--- Work instructions ---
Copy out every line of the entries below word for word, leaving out the pictures.

--- Source material ---
□ □ □

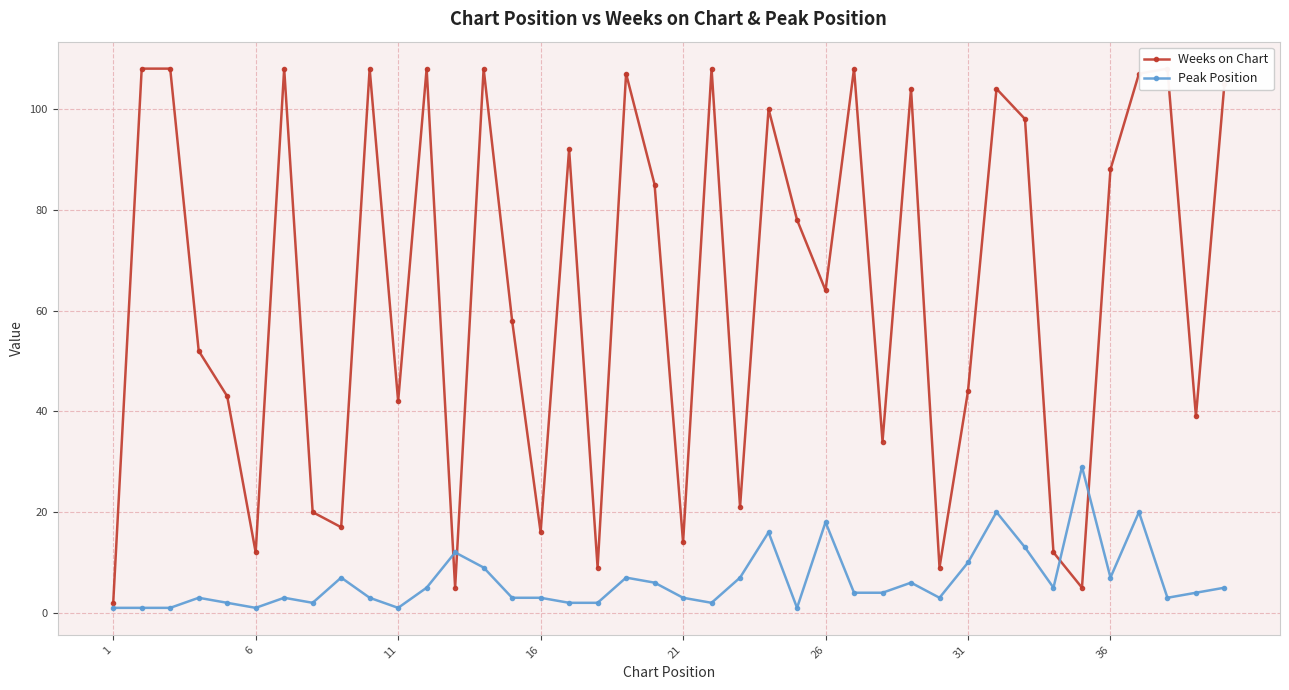

What is the maximum value for Peak Position?

29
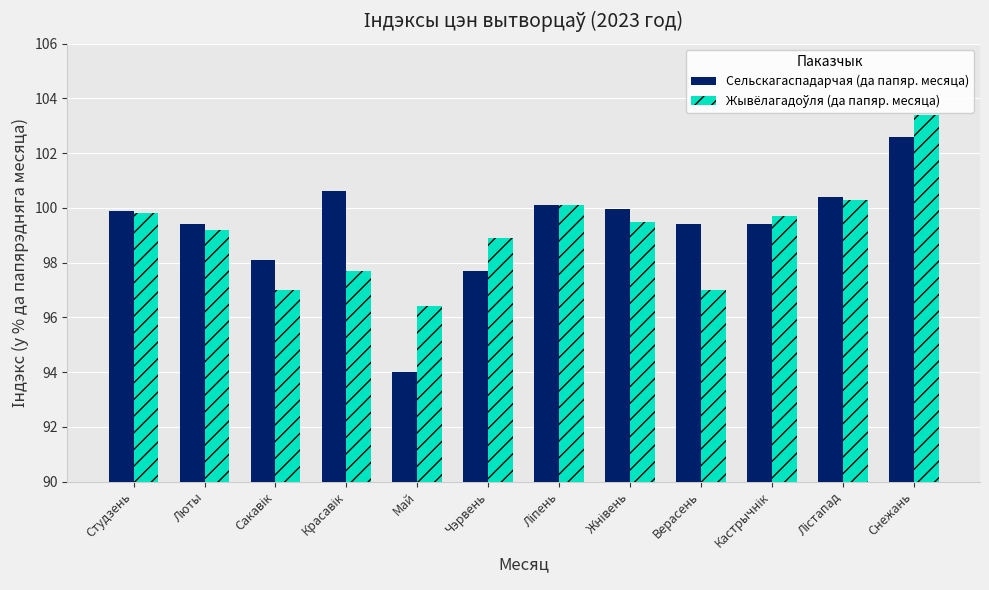

The value of Сельскагаспадарчая (да папяр. месяца) at Люты is 99.4. True or false?

True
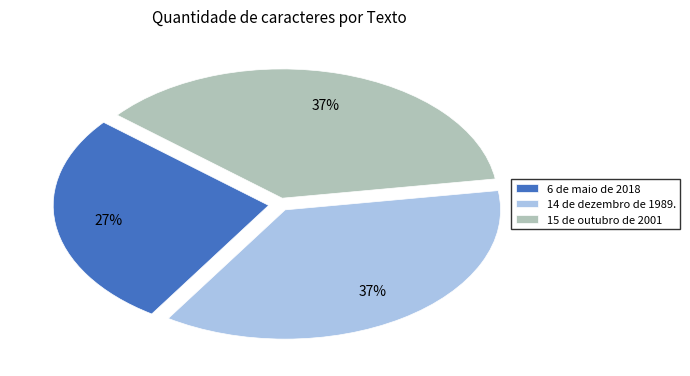

Between 14 de dezembro de 1989. and 6 de maio de 2018, which is larger?

14 de dezembro de 1989.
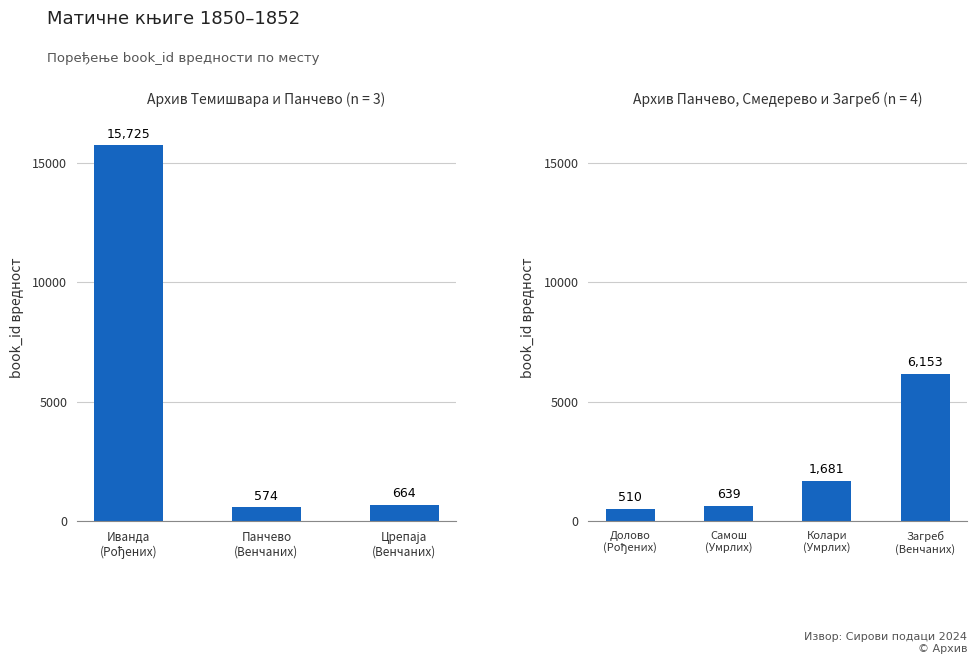

At which label does the data first exceed 664?

Матична књига рођених (Иванда)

□ □ □

--- Exercise answer ---
What is the maximum value for Peak Position?

29

The value of Сельскагаспадарчая (да папяр. месяца) at Люты is 99.4. True or false?

True

Between 14 de dezembro de 1989. and 6 de maio de 2018, which is larger?

14 de dezembro de 1989.

At which label does the data first exceed 664?

Матична књига рођених (Иванда)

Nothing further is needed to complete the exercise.